High temperature superconductivity (HTSC), one of the long-standing unsolved mysteries of condensed matter physics, is a beautiful example of emergent phenomena in which new orders arise not from properties of their individual constituents but rather the competitive or cooperative interactions amongst them. HTSC was first realized in the copper-based oxides (cuprates) over two decades ago. Three years ago, a second family of HTSC, known as the iron pnictides, was discovered, opening a new playground to compare and test those HTSC theories already formulated based on the cuprates. Among the many quickly revealed properties of the pnictides are quite a few that showed surprising similarities to the cuprates. One major such similarity is the existence of competing orders in proximity to the superconducting state in their phase diagrams.
In the cuprates, the underdoped regime is dominated by an antiferromagnetic phase, which is suppressed by doping, allowing the emergence of superconductivity, underneath another mysterious phase known as the pseudogap phase. In the pnictides, the competing orders to HTSC take form in a collinear spin density wave (SDW) order and the associated magnetic phase transition is always accompanied by a tetragonal to orthorhombic structural transition. Only the suppression of these orders with chemical doping or pressure allows the emergence of superconductivity in the pnictides. As these orders are intimately related to HTSC in the pnictides, an understanding of their nature can provide much insight to the requirements of HTSC.
In a study recently published inProceedings of the National Academy of Sciences, researchers Ming Yi and Donghui Lu along with their co-workers in Prof. Zhi-Xun Shen’s group, Prof. Ian Fisher’s group and Prof. Tom Devereaux’s group at Stanford University performed angle-resolved photoemission spectroscopy (ARPES) at SSRL Beam Line 5-4 and ALS Beam Line 10 to study the electronic structure of a family of electron-doped iron pnictides, Ba(Fe1-xCox)2As2, across the competing phases. As naturally occurring twin domains in the orthorhombic phase prevented previous ARPES studies from resolving the intrinsic electronic structure, the application of an in-plane uniaxial stress allowed this study to make the first ARPES measurements on detwinned crystals. This endeavor revealed a clear in-plane electronic anisotropy in the orthorhombic SDW state, characterized by a large energy splitting between two orthogonal bands with dominant dxz and dyzcharacter that are otherwise degenerate in the high temperature tetragonal paramagnetic state (Fig. 1a). This is important as it shows that C4 rotational symmetry is broken in the orbital degree of freedom. Furthermore, this symmetry breaking is observed to be developed almost completely before the SDW order sets in (Fig. 1b), suggesting that it is not a trivial result that follows the symmetry breaking of the spin degree of freedom at lower temperature as some have suggested.

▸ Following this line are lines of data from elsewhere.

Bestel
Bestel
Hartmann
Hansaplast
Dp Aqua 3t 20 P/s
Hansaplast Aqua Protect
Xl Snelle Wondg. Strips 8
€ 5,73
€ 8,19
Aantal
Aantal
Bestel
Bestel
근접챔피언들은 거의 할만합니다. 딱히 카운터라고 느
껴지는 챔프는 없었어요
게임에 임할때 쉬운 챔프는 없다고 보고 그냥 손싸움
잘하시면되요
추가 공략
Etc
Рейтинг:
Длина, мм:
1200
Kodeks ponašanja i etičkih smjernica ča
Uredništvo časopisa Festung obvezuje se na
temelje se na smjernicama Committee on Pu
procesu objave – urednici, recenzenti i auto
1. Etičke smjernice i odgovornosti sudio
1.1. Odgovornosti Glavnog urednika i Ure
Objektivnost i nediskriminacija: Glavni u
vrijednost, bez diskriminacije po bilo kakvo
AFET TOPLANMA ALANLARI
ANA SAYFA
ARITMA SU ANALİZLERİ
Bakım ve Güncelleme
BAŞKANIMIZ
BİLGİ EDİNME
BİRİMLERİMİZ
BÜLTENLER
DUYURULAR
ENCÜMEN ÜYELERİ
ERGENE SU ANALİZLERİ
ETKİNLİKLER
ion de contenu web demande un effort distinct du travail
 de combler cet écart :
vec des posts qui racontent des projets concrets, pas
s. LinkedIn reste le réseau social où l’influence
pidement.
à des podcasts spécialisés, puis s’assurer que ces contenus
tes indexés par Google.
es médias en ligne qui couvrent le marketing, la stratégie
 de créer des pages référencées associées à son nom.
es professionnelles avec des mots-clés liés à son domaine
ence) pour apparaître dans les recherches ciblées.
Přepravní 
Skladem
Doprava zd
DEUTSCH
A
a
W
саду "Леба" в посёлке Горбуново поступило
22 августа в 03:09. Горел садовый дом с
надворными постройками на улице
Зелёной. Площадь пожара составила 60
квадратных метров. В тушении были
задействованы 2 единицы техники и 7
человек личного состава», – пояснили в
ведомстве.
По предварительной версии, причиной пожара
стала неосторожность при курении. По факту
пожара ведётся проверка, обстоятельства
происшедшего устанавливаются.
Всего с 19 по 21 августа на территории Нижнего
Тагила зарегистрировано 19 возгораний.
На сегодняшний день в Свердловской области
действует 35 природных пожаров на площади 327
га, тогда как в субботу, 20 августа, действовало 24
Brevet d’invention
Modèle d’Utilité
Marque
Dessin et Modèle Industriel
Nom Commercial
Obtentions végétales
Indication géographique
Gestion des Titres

This finding is especially relevant as recent experiments have found various signs of symmetry breaking in the pseudogap phase in proximity to HTSC in the cuprates, raising the question of whether symmetry-breaking competing orders are necessary to HTSC, and if so, what kind of symmetry breaking process is critical? In this regard, it brings to attention that the pnictides are different from the cuprates in the sense that pnictides are multi-orbital materials whereas cuprates are single-orbital. As established HTSC theories based on cuprates largely ignore the orbital degree of freedom, this finding shows that at least for the pnictides, the orbital degree of freedom may play an important role and should be considered when formulating theories for HTSC.
M. Yi, D.H. Lu, J.-H. Chu, J.G. Analytis, A. P. Sorini, A. F. Kemper, B. Moritz, S.-K. Mo, R. G. Moore, M. Hashimoto, W.-S. Lee, Z. Hussain, T. P. Devereaux, I.R. Fisher, and Z.-X. Shen,PNAS 108 (17), 6878-6883 (2011).